**SOURCE MATERIAL:**

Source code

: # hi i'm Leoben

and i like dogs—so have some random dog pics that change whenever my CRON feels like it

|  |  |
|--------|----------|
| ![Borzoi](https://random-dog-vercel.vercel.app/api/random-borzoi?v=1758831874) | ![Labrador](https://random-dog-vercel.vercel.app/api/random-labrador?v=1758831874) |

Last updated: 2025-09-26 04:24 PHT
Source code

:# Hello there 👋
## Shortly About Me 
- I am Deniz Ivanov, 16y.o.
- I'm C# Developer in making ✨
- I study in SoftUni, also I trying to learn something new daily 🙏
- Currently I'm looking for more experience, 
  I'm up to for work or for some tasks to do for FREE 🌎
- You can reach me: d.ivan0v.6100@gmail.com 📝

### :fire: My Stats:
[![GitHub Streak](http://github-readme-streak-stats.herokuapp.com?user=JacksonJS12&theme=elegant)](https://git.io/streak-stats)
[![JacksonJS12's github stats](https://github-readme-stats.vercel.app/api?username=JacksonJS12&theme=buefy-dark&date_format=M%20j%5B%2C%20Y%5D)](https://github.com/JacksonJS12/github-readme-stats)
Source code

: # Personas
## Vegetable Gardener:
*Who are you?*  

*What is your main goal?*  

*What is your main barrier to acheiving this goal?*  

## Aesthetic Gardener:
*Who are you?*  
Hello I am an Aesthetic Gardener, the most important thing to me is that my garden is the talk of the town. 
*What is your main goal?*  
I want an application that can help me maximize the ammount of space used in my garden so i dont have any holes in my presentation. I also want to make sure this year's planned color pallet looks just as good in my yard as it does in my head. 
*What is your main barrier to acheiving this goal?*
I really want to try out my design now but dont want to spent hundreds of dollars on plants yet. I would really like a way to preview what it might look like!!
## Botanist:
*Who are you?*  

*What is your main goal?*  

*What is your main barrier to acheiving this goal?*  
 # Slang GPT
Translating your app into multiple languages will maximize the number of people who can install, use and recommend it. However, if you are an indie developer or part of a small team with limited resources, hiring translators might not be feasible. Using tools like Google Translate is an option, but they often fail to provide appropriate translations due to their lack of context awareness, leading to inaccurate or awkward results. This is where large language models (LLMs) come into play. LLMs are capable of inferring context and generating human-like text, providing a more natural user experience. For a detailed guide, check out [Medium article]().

**TRY IT:** Go through the data above and copy each line in which "random" appears.

**ANSWER AREA:**
and i like dogs—so have some random dog pics that change whenever my CRON feels like it
| ![Borzoi](https://random-dog-vercel.vercel.app/api/random-borzoi?v=1758831874) | ![Labrador](https://random-dog-vercel.vercel.app/api/random-labrador?v=1758831874) |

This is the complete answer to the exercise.